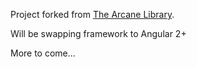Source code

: Project forked from [The Arcane Library](https://github.com/ninjawithkillmoon/gloomhaven-thearcanelibrary).

Will be swapping framework to Angular 2+

More to come...
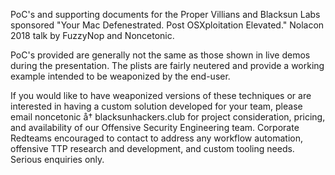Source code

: PoC's and supporting documents for the Proper Villians and Blacksun Labs sponsored "Your Mac Defenestrated. Post OSXploitation Elevated." Nolacon 2018 talk by FuzzyNop and Noncetonic.

PoC's provided are generally not the same as those shown in live demos during the presentation. The plists are fairly neutered and provide a working example intended to be weaponized by the end-user.


If you would like to have weaponized versions of these techniques or are interested in having a custom solution developed for your team, please email  noncetonic å† blacksunhackers.club for project consideration, pricing, and availability of our Offensive Security Engineering team. Corporate Redteams encouraged to contact to address any workflow automation, offensive TTP research and development, and custom tooling needs. Serious enquiries only.
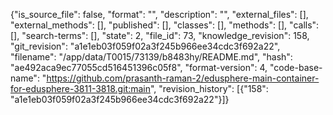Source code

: {"is_source_file": false, "format": "", "description": "", "external_files": [], "external_methods": [], "published": [], "classes": [], "methods": [], "calls": [], "search-terms": [], "state": 2, "file_id": 73, "knowledge_revision": 158, "git_revision": "a1e1eb03f059f02a3f245b966ee34cdc3f692a22", "filename": "/app/data/T0015/73139/b8483hy/README.md", "hash": "ae492aca9ec77055cd516451396c05f8", "format-version": 4, "code-base-name": "https://github.com/prasanth-raman-2/edusphere-main-container-for-edusphere-3811-3818.git:main", "revision_history": [{"158": "a1e1eb03f059f02a3f245b966ee34cdc3f692a22"}]}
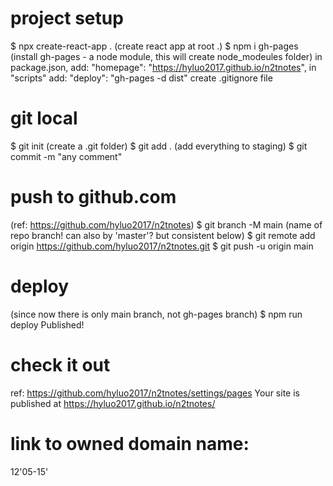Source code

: 
# project setup
$ npx create-react-app . (create react app at root .)
$ npm i gh-pages (install gh-pages - a node module, this will create node_modeules folder)
in package.json, add:
    "homepage": "https://hyluo2017.github.io/n2tnotes",
    in "scripts" add: "deploy": "gh-pages -d dist"
create .gitignore file

# git local
$ git init (create a .git folder)
$ git add . (add everything to staging)
$ git commit -m "any comment" 

# push to github.com
(ref: https://github.com/hyluo2017/n2tnotes)
$ git branch -M main  (name of repo branch! can also by 'master'? but consistent below)
$ git remote add origin https://github.com/hyluo2017/n2tnotes.git
$ git push -u origin main

# deploy
(since now there is only main branch, not gh-pages branch)
$ npm run deploy
Published!

# check it out
ref: https://github.com/hyluo2017/n2tnotes/settings/pages
 Your site is published at https://hyluo2017.github.io/n2tnotes/

# link to owned domain name:
12'05-15'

## WORK REQUIRED
Could you give the listing again exactly as it stands, minus any pictures?

## EXERCISE RESPONSE
Source code

: Project forked from [The Arcane Library](https://github.com/ninjawithkillmoon/gloomhaven-thearcanelibrary).

Will be swapping framework to Angular 2+

More to come...
Source code

: PoC's and supporting documents for the Proper Villians and Blacksun Labs sponsored "Your Mac Defenestrated. Post OSXploitation Elevated." Nolacon 2018 talk by FuzzyNop and Noncetonic.

PoC's provided are generally not the same as those shown in live demos during the presentation. The plists are fairly neutered and provide a working example intended to be weaponized by the end-user.


If you would like to have weaponized versions of these techniques or are interested in having a custom solution developed for your team, please email  noncetonic å† blacksunhackers.club for project consideration, pricing, and availability of our Offensive Security Engineering team. Corporate Redteams encouraged to contact to address any workflow automation, offensive TTP research and development, and custom tooling needs. Serious enquiries only.
Source code

: {"is_source_file": false, "format": "", "description": "", "external_files": [], "external_methods": [], "published": [], "classes": [], "methods": [], "calls": [], "search-terms": [], "state": 2, "file_id": 73, "knowledge_revision": 158, "git_revision": "a1e1eb03f059f02a3f245b966ee34cdc3f692a22", "filename": "/app/data/T0015/73139/b8483hy/README.md", "hash": "ae492aca9ec77055cd516451396c05f8", "format-version": 4, "code-base-name": "https://github.com/prasanth-raman-2/edusphere-main-container-for-edusphere-3811-3818.git:main", "revision_history": [{"158": "a1e1eb03f059f02a3f245b966ee34cdc3f692a22"}]}
Source code

: 
# project setup
$ npx create-react-app . (create react app at root .)
$ npm i gh-pages (install gh-pages - a node module, this will create node_modeules folder)
in package.json, add:
    "homepage": "https://hyluo2017.github.io/n2tnotes",
    in "scripts" add: "deploy": "gh-pages -d dist"
create .gitignore file

# git local
$ git init (create a .git folder)
$ git add . (add everything to staging)
$ git commit -m "any comment" 

# push to github.com
(ref: https://github.com/hyluo2017/n2tnotes)
$ git branch -M main  (name of repo branch! can also by 'master'? but consistent below)
$ git remote add origin https://github.com/hyluo2017/n2tnotes.git
$ git push -u origin main

# deploy
(since now there is only main branch, not gh-pages branch)
$ npm run deploy
Published!

# check it out
ref: https://github.com/hyluo2017/n2tnotes/settings/pages
 Your site is published at https://hyluo2017.github.io/n2tnotes/

# link to owned domain name:
12'05-15'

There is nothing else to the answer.